OpenAI most recently reported hallucination rates in the system card for GPT-5-2.
Credit: OpenAI
What about Opus 4.7’s honesty rate for false premises, i.e., will Claude tell a user they’re wrong? According to the system card, Claude will push back on false premises 77.2 percent of the time. That’s better than all other recent Anthropic models except for — you guessed it — Claude Mythos, which will reject false premises 80 percent of the time.

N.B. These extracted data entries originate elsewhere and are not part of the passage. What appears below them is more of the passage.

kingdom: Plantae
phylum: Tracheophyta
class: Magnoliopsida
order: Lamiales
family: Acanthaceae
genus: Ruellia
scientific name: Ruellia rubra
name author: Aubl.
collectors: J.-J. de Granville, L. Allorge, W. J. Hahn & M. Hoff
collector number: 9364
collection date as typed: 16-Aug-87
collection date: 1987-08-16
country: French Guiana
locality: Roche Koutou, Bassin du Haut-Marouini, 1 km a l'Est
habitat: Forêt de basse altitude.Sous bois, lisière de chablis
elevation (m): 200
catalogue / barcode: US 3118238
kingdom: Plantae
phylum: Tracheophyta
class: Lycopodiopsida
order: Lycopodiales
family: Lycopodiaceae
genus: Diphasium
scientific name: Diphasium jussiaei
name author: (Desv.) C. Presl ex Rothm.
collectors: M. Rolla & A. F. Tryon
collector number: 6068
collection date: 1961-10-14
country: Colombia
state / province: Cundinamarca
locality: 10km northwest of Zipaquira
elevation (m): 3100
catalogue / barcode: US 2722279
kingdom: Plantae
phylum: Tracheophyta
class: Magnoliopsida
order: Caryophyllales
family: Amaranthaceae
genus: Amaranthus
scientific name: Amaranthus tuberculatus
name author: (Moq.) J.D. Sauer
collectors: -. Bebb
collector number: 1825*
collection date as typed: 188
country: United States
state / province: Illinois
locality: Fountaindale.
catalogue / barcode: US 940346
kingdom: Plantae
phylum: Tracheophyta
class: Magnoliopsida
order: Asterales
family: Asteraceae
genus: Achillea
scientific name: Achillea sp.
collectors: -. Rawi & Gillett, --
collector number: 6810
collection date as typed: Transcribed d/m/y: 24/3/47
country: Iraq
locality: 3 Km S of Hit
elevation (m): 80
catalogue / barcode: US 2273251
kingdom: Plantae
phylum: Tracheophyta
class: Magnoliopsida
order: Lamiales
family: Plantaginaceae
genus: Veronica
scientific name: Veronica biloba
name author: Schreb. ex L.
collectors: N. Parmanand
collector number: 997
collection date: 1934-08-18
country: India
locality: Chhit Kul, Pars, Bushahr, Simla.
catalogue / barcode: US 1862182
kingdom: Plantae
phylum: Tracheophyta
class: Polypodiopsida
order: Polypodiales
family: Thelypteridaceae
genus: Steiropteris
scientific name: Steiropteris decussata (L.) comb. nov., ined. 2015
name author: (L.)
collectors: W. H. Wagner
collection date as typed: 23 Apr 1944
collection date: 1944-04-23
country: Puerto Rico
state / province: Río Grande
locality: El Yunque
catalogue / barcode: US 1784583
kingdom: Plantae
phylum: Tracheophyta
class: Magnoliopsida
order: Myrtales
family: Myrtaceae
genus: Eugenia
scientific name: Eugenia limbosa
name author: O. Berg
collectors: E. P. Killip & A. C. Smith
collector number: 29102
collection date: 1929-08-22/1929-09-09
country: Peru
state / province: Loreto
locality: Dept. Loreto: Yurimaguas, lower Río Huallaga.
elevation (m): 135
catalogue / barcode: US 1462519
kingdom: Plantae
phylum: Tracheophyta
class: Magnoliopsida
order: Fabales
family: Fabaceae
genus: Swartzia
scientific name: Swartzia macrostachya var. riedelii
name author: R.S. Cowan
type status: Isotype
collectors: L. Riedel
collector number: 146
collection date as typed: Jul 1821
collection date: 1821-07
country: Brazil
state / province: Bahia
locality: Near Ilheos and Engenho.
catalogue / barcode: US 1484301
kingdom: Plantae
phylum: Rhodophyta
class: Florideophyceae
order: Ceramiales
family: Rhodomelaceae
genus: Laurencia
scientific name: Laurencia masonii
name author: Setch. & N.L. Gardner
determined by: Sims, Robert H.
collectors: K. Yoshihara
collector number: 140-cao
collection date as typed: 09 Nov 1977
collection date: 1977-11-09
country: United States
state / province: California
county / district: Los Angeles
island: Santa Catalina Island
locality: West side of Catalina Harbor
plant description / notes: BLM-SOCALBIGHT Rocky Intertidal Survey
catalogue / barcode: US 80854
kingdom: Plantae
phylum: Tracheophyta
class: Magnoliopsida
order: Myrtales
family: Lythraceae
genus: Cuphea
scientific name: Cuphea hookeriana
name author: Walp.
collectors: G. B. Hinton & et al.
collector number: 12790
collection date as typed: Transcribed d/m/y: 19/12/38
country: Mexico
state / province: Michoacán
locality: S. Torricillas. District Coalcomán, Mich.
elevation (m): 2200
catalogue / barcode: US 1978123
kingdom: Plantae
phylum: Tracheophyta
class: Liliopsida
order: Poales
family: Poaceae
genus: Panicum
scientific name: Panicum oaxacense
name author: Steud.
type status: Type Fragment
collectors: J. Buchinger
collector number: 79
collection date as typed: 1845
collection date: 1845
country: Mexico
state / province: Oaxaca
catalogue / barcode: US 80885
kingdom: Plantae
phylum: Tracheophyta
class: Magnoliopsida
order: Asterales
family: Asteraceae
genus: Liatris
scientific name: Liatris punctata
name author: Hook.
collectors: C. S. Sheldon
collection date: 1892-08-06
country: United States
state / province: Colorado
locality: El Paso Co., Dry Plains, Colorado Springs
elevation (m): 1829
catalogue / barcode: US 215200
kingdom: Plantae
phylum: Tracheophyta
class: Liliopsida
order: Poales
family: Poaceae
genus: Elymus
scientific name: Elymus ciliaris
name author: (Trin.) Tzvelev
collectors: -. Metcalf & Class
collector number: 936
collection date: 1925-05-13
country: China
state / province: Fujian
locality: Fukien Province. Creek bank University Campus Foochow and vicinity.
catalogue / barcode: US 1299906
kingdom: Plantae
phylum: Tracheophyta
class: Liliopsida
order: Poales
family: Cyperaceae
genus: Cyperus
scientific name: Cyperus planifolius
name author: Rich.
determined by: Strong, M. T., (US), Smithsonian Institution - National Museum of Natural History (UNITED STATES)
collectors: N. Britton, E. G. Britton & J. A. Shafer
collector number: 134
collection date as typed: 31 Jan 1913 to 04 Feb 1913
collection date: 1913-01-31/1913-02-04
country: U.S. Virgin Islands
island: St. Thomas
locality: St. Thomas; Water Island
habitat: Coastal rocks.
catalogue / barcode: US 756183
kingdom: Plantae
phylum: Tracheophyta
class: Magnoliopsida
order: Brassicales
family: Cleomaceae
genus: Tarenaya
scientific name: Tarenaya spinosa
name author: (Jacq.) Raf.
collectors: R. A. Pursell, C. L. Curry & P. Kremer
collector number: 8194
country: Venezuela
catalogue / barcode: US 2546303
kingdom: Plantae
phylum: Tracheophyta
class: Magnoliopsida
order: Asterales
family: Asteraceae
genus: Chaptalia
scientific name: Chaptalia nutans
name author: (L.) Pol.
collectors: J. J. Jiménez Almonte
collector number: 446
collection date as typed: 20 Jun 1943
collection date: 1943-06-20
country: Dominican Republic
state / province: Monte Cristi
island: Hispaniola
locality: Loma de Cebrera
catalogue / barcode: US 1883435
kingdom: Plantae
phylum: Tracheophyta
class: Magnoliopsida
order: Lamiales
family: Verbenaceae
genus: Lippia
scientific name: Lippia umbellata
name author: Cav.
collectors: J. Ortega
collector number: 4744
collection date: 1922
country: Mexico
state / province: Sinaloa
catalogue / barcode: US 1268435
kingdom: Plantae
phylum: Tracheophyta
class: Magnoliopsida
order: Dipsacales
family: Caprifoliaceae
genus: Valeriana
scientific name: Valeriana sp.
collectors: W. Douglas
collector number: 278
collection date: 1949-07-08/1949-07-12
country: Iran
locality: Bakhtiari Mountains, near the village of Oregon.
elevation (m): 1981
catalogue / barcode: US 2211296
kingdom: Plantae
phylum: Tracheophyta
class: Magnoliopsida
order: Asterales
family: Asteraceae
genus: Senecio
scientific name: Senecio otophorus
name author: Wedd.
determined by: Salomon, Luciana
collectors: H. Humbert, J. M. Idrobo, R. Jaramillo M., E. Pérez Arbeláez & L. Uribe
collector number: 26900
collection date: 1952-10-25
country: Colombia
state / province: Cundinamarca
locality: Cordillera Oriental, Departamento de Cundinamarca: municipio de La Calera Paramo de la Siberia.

Claude Opus 4.7 sycophancy
There’s not much new to report in terms of sycophancy. While Anthropic’s expert red-team testers reported that Opus 4.7 was prone to “sycophantic agreement under pushback,” it has very similar scores to prior models from Anthropic and OpenAI, and noticeably lower scores than Gemini 3.1 Pro and Grok 4.20. Again, this is according to Anthropic.
To measure bad behaviors like sycophancy and “encouragement of user delusion,” Anthropic uses Petri 2.0, its open-source behavioral audit tool. This test scores models on a 1-10 scale, with lower scores reflecting better behavior. The Petri score isn’t akin to a percentage, as it measures both the rate of a behavior and the severity.
Anthropic scored Opus 4.7 highly (or, lowly, with this particular scale) on both sycophancy and user delusions.

Anthropic uses Petri 2.0, its open source AI safety tool, which scores bad behaviors from 1-10. The lower the score, the better.
Credit: Anthropic
Mashable reached out to Anthropic for comment but did not receive a response in time for publication.
Disclosure: Ziff Davis, Mashable’s parent company, in April 2025 filed a lawsuit against OpenAI, alleging it infringed Ziff Davis copyrights in training and operating its AI systems.